Got a Bitter Root Growing?

Pam and I have seen the results of a bitter root and how it defiles families, upsetting holiday dinners, disrupting events of children, grandchildren and friends such as birthday parties and, even weddings. Non-communication, heaviness, and darkness in our lives become the debris left over from bitterness.  We have seen a bitter root defile families down to the 3rd and 4th generation.  The bitter root becomes overpowering, pervasive and emotionally injurious to ourselves and the ones we love.  A family never gets its bearing. Too often the family ruptures with seemingly no hope of reconciliation. How tragic…but too often true!  Many sweet people live out crushed lives as a result of bitterness. 

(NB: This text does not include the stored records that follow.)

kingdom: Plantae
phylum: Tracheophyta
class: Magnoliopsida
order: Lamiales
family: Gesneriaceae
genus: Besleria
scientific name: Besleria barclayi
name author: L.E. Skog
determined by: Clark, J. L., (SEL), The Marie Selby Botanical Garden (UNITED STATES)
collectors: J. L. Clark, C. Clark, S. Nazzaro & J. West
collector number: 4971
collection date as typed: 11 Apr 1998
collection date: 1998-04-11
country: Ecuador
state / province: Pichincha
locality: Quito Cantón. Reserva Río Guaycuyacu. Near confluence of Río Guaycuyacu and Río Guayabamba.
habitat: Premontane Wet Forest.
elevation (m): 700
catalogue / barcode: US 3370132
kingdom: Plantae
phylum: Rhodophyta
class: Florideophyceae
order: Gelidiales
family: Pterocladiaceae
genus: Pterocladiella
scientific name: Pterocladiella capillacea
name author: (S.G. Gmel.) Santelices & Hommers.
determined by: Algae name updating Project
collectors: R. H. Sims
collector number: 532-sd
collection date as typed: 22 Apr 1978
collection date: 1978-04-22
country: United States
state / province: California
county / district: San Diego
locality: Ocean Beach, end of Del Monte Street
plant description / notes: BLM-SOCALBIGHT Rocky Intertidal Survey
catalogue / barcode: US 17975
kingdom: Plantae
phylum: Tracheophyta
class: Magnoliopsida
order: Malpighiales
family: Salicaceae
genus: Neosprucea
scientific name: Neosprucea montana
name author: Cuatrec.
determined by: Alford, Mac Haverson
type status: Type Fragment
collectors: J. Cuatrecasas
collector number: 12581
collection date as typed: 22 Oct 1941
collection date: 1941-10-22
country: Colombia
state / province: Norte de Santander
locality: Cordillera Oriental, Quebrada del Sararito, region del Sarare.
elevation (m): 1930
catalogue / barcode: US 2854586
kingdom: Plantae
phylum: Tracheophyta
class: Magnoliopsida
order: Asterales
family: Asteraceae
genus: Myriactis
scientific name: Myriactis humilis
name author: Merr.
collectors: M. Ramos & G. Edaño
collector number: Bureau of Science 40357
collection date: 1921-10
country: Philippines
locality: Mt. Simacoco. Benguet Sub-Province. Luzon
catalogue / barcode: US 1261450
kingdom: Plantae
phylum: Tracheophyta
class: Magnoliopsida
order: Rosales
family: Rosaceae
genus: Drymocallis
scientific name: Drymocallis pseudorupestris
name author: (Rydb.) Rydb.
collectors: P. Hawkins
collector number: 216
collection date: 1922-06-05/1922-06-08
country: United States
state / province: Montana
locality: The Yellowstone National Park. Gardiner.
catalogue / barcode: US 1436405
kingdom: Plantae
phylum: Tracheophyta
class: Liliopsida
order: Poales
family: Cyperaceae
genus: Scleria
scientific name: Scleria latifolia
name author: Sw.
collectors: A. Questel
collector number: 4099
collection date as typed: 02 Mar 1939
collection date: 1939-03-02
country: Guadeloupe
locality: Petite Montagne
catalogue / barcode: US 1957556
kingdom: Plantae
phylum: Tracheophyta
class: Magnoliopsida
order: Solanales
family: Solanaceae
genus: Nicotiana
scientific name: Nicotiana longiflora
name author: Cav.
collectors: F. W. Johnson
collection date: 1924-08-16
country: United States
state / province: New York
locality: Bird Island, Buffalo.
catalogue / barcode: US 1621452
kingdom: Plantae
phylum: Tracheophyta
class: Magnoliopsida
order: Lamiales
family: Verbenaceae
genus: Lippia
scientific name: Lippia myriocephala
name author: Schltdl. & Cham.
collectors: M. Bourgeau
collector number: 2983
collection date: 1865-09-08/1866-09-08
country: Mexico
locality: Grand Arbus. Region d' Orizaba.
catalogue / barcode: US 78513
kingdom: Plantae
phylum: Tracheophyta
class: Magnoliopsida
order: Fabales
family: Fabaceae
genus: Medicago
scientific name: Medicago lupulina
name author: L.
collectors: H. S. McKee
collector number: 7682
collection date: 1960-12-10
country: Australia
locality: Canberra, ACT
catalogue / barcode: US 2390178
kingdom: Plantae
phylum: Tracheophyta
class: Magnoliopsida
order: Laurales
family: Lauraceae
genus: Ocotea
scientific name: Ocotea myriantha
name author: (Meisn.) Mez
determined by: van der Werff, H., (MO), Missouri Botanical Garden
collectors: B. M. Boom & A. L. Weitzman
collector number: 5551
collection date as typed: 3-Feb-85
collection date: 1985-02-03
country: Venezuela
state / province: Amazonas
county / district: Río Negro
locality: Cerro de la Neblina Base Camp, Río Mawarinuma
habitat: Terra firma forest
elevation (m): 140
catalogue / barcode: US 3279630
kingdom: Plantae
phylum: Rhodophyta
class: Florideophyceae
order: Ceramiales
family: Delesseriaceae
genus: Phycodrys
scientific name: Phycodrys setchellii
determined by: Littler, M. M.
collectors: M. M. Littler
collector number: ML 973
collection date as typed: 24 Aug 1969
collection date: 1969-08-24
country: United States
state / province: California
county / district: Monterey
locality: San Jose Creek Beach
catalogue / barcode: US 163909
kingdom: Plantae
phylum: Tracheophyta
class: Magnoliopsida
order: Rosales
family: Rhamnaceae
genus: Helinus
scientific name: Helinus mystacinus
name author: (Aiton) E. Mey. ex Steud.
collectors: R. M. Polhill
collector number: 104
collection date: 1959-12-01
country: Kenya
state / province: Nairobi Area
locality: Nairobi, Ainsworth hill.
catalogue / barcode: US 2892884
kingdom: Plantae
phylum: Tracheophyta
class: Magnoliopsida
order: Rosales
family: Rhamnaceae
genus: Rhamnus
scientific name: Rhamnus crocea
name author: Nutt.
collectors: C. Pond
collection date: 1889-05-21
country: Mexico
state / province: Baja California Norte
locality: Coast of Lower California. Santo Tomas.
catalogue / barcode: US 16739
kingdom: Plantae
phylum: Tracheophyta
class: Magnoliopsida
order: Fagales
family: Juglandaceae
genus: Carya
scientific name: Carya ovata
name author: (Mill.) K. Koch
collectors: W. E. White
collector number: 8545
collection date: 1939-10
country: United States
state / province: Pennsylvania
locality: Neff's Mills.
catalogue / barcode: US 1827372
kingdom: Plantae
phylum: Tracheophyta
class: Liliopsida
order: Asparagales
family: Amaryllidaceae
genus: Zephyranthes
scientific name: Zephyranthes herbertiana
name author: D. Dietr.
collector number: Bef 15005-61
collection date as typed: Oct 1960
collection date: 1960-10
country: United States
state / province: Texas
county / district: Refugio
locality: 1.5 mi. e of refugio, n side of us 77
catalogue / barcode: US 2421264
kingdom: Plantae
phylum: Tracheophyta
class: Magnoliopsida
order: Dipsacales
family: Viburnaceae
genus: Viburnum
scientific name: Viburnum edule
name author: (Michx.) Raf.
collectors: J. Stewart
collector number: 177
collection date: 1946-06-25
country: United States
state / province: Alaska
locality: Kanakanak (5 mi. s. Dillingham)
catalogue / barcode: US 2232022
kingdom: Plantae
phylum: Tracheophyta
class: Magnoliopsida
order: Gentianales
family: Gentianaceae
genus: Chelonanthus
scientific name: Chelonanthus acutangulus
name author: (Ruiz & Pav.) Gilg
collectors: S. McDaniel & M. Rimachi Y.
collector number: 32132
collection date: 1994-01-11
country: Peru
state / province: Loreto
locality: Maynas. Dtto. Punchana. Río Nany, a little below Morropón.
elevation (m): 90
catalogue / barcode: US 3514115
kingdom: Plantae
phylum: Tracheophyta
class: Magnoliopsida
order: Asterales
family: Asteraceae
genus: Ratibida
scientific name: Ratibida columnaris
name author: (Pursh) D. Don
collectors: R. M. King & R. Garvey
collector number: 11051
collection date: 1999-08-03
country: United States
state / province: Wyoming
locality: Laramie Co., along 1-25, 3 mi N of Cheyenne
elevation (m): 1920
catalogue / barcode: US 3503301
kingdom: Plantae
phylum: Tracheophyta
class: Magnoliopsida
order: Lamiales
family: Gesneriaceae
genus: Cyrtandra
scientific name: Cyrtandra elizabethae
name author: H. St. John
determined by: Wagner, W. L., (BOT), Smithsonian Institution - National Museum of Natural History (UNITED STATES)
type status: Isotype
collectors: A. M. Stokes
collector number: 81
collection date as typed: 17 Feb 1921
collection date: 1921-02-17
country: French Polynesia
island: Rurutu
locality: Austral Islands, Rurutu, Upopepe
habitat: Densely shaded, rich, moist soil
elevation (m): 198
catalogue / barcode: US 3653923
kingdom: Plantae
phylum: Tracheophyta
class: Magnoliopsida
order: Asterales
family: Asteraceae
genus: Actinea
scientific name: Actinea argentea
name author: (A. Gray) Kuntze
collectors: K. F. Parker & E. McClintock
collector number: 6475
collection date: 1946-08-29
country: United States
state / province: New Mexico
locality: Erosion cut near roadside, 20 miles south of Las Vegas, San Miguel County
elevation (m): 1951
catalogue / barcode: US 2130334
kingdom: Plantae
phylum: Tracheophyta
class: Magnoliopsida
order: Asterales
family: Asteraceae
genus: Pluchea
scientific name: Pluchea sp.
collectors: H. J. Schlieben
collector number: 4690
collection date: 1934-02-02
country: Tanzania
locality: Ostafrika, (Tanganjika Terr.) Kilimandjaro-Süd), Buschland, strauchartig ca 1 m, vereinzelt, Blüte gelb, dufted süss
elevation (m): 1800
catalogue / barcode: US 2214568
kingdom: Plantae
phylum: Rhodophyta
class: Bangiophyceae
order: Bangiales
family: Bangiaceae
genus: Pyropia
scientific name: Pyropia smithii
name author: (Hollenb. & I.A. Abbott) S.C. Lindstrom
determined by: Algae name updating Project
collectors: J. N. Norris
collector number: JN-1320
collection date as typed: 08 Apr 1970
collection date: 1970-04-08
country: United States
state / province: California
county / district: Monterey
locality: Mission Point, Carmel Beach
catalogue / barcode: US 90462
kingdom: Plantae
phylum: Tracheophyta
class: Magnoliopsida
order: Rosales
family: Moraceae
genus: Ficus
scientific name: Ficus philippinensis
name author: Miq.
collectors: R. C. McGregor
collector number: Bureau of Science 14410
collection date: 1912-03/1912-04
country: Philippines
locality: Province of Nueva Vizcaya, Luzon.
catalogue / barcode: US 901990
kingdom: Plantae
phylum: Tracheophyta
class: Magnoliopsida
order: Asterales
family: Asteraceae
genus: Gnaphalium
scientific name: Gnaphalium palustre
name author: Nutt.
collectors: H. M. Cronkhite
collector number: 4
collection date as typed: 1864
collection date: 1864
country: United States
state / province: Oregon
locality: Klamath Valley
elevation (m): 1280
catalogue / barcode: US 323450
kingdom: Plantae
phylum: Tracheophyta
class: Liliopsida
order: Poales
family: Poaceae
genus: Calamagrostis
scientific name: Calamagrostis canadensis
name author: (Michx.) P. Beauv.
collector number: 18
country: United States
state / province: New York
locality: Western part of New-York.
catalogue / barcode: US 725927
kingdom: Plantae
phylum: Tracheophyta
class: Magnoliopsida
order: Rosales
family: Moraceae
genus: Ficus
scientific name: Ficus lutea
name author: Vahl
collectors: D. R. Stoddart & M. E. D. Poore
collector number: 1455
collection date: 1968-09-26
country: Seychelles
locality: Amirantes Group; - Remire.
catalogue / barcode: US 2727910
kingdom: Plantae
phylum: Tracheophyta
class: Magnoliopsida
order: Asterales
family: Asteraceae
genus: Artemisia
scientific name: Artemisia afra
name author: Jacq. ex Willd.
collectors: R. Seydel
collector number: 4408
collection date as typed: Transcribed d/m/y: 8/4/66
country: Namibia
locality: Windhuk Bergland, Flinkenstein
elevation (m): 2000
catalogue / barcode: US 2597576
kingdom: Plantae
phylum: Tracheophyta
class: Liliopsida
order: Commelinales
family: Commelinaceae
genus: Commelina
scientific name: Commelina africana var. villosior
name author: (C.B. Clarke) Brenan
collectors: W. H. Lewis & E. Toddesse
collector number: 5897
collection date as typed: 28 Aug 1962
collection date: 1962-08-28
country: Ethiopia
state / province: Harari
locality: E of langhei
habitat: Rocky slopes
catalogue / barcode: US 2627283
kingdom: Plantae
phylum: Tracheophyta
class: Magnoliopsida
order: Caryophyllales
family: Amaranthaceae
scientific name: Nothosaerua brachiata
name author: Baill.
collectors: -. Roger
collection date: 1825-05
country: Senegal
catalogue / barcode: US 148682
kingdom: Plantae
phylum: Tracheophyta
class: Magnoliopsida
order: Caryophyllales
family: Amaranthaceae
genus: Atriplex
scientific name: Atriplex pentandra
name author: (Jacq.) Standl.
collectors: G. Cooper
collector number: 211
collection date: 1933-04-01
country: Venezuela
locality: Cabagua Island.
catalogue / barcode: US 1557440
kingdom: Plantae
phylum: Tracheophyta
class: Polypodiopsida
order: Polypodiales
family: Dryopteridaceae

Hebrews 12:15 is a forceful, palpable verse,” 15 See to it that no one falls short of the grace of God and that no bitter root grows up to cause trouble and defile many.”  Grace is based on the sacrificial love of Jesus with a focus of loving, caring and supporting others.  Bitterness is focused on me, my needs, my goals, my hurts, and how someone has disrupted my life. The root of bitterness collides with your relationships and, in many cases, impacts the welfare of their mental and emotional state resulting in wounds and ugly scars.  Looking at the verse above, if we “fall short of the grace of God”, it becomes the devil’s picnic.  He will eat you up and the others around you.

The Apostle Paul states it another descriptive way in Ephesian 4:26&27, “Do not let the sun go down while you are still angry, 27 and do not give the devil a foothold.”  The devil does not need much time to get a foothold in your life.  Once he does, a root of bitterness grows within you ultimately poisoning you and  others.

Later on in Ephesians 4, Paul instructs us. 31 Get rid of all bitterness, rage and anger, brawling and slander, along with every form of malice.” Throw off all the stuff that result from a root of bitterness recognizing this is not what resides in a child of God.  Then, he tells us how to kill the bitter root in verse 32, “Be kind and compassionate to one another, forgiving each other, just as in Christ God forgave you.” Forgiveness kills bitterness.  There are two roots in this Greek word translated “forgive”.  The first is the Greek word “char” which means joy.  The second is the Greek word “charis” meaning grace.  The outcome of forgiveness is joy and grace.  A constant attitude of forgiveness keeps you from “falling short of the grace of God.” 

The happiest people in the world are forgiving people.  Rather than bitterness and acts of malice, they are “kind and compassionate.”  These people are freed up to act like Jesus. Time to kill that root of bitterness in your heart with forgiveness.  It may take courage but your life as well as the people around you will change.